Manifestis Probatum is a papal bull dated 23 May 1179, in which Pope Alexander III officially recognized the ruler and self-proclaimed king Afonso Henriques as the first sovereign King of Portugal.
The Papacy did not at first recognize the legitimacy of Afonso’s adoption of the royal title in 1139, instead continuing to regard him as a vassal of the kingdom of León. The switch in papal policy in 1179 was justified by Afonso’s reconquest of lands to the south of the Iberian Peninsula to which no other Christian monarch had claimed.
Alexander, Bishop, Servant of the servants of God, to the most beloved son in Christ, Afonso, Illustrious King of the Portuguese, and to his heirs, in perpetuity:
It is clearly demonstrated that, as a good son and catholic prince, you have rendered innumerable services to your mother, the Holy Church, intrepidly exterminating through hardships and military prowess the enemies of the Christian name and diligently propagating the Christian faith, thereby leaving to generations still unborn a name worthy of memory and an example deserving of imitation. The Apostolic See must love with sincere affection and strive to efficiently attend, in their just petitions, those chosen by the divine Providence for the government and salvation of the people.
We, therefore, because of your qualities of prudence, justice and idoneity for government, take you under the protection of Saint Peter and our own, and grant and confirm by apostolic authority to your excellent domain, the Kingdom of Portugal, full honors of the kingdom and the dignity that befits kings, as well as all places which, with the help of the Celestial Grace, you have wrested from the hands of the Saracens, and to which your neighboring Christian princes may not claim any rights.
And so that your devotion and service to Saint Peter, Prince of the Apostles, and to the Holy Roman Church is further aroused, We decide to extend this same concession to your heirs and, with the help of God, We promise to defend it for them, as far as our apostolic magistrature is concerned. Do continue, therefore, to show yourself a beloved son, humble and devoted to the honour and service of your mother, the Holy Roman Church, and to defend Her interests by spreading the Christian faith in such a way that this Apostolic See may take joy in having such a devoted and glorious son whose affection cannot be in doubt.
As tangible representation that said kingdom belongs to Saint Peter, you have determined as a testimony of great reverence to surrender annually two marks of gold to Us and Our successors.

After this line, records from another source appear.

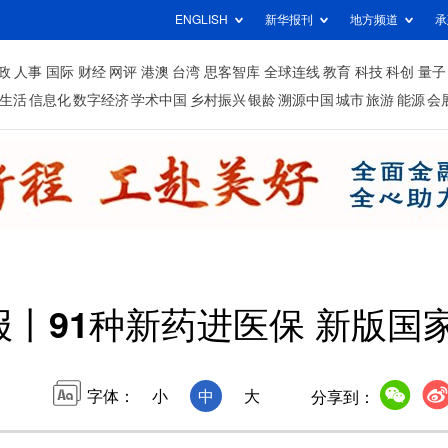
ENGLISH
新华报刊
地方频道
承
政
人事
国际
财经
网评
港澳
台湾
思客智库
全球连线
教育
科技
科创
量子
生活
信息化
数字经济
学术中国
乡村振兴
银龄
溯源中国
城市
旅游
能源
会
丨91种新药进医保 新版国
字体：
小
中
大
分享到：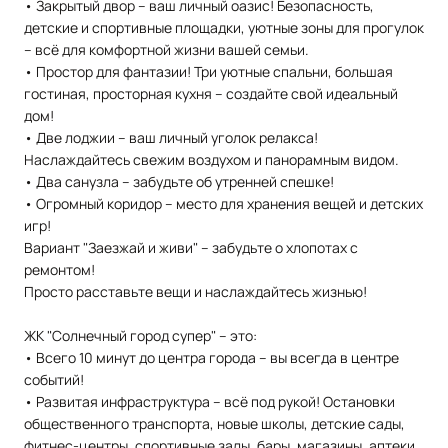
•
Закрытый двор – ваш личный оазис!
Безопасность,
детские и спортивные площадки, уютные зоны для прогулок
– всё для комфортной жизни вашей семьи.
•
Простор для фантазии!
Три уютные спальни, большая
гостиная, просторная кухня – создайте свой идеальный
дом!
•
Две лоджии – ваш личный уголок релакса!
Наслаждайтесь свежим воздухом и панорамным видом.
•
Два санузла – забудьте об утренней спешке!
•
Огромный коридор – место для хранения вещей и детских
игр!
Вариант "Заезжай и живи" – забудьте о хлопотах с
ремонтом!
П
росто расставьте вещи и наслаждайтесь жизнью!
ЖК "Солнечный город супер" – это:
•
Всего 10 минут до центра города – вы всегда в центре
событий!
•
Развитая инфраструктура – всё под рукой!
Остановки
общественного транспорта, новые школы, детские сады,
фитнес-центры, спортивные залы, бары, магазины, аптеки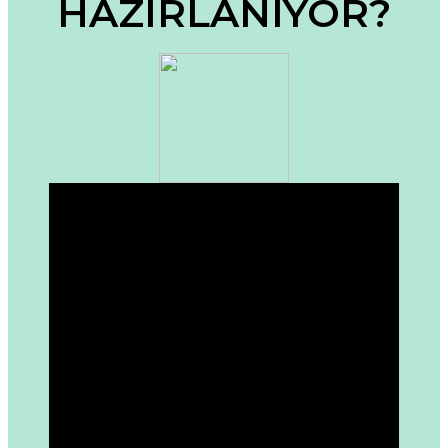
HAZIRLANIYOR?
Ürün fiyatı diğer sitelerden daha pahalı.
Bu ürüne benzer farklı alternatifler olmalı.
Gönder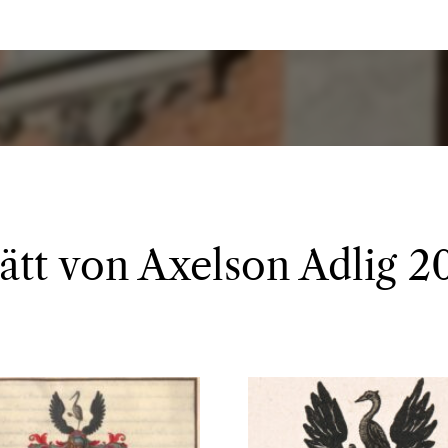
 ätt von Axelson Adlig 2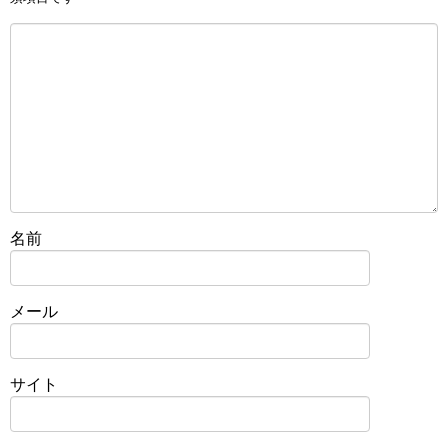
名前
メール
サイト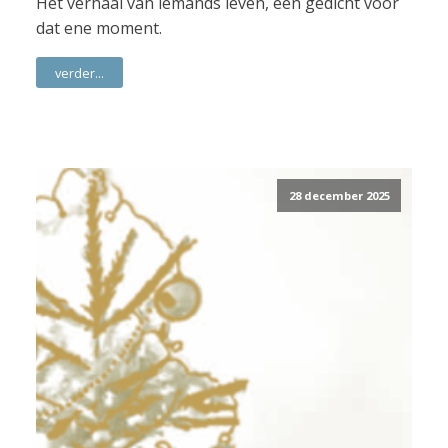
Het verhaal van iemands leven, een gedicht voor
dat ene moment.
verder...
28 december 2025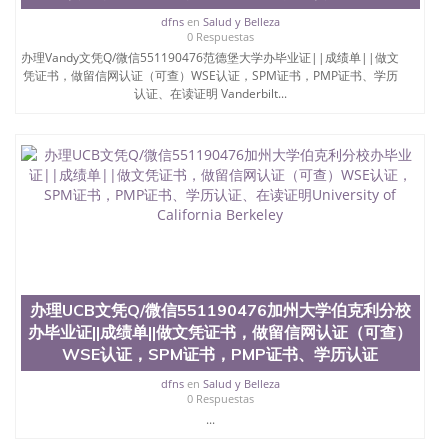
University）圣何塞州立大学学位证（San Jose State
dfns
en
Salud y Belleza
University）圣何塞州立大学（San Jose State
0 Respuestas
University）圣何塞州立大学（San Jose State
办理Vandy文凭Q/微信551190476范德堡大学办毕业证||成绩单||做文
University）圣何塞州立大学（San Jose State
凭证书，做留信网认证（可查）WSE认证，SPM证书，PMP证书、学历
University）圣何塞州立大学（San Jose State
认证、在读证明 Vanderbilt...
University）圣何塞州立大学学位证（San Jose State
University）圣何塞州立大学学位证（San Jose State
University）圣何塞州立大学结业证（San Jose State
University）圣何塞州立大学结业证（San Jose State
University）圣何塞州立大学结业证（San Jose State
University）圣何塞州立大学学位证（San Jose State
University）圣何塞州立大学学位证（San Jose State
University）圣何塞州立大学学历证书（San Jose
State University）圣何塞州立大学学历证书（San
Jose State University）圣何塞州立大学学历证书
（San Jose State University）澳洲读书未毕业找人做
办理UCB文凭Q/微信551190476加州大学伯克利分校
文凭学位qq微信551190476澳洲读CQU中央昆士兰大
办毕业证||成绩单||做文凭证书，做留信网认证（可查）
学学历 绩单购买学位证书/澳洲读本科硕士做文凭/购
WSE认证，SPM证书，PMP证书、学历认证
买澳洲大学毕业证成绩单假文凭学历
offieUniversityofSouthernQueensland 澳洲读书未毕
dfns
en
Salud y Belleza
业找人做文凭学位qq微信551190476澳洲读CQU中央
0 Respuestas
昆士兰大学学历成绩单购买学位证书/澳洲读本科硕
...
士做文凭/购买澳洲大学毕业证成绩单假文凭学历办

You and your successors will endeavor, therefore, to consign to the Archbishop of Braga pro tempore this census that belongs to Us and Our successors.
We determine accordingly that it is unlawful for any man to brazenly cause any trouble to you or your heirs or your kingdom, or to seize anything that belongs to it or, in the case it has been seized, to keep it, debase it, or cause any torment to it.
If anyone, in future, whether ecclesiastic or secular person, willingly challenges that which has been determined under this Constitution without presenting suitable satisfaction after a second or a third admonition, may they be stripped of the dignity of their honor and power, forelearn that they will be held accountable for their iniquity before the Divine Judgement, and be excluded from the Communion of the Most Holy Body and Blood of Jesus Christ, our divine Lord and Redeemer. May the peace of Our Lord Jesus Christ be with all those who respect the rights of this kingdom and their king, so that they may gather the fruit of good works in this world and the reward of eternal peace before the Severe Judge. Amen. Amen.
Javier Gallego Gallego and Eloísa Ramírez Vaquero, “Rey de Navarra, rey de Portugal, títulos en cuestión (siglo XII) Príncipe de Viana 48, 180 (1987): 115–20. The kingdom of Navarre presented a similar case at the same time. The Papacy initially refused to recognize the election of García Ramírez as king in 1134, because the kingdom had been willed by the late King Alfonso the Battler to the military orders. The Papacy continued to recognize the kings of Navarre as mere “leaders of Navarre” (duces Navarrae) until 1196. In a bull sent to “Duke” Sancho VII on 29 March, he was urged to break his alliance with the Almohads; on 28 May, a letter to Cardinal Gregory of Sant’Angelo referred to Sancho with the royal title. This was confirmed in a bull addressed to Sancho as king on 20 February 1197, confirming that he could expand his lands by conquest in the south, even though his kingdom did not border Almohad territory.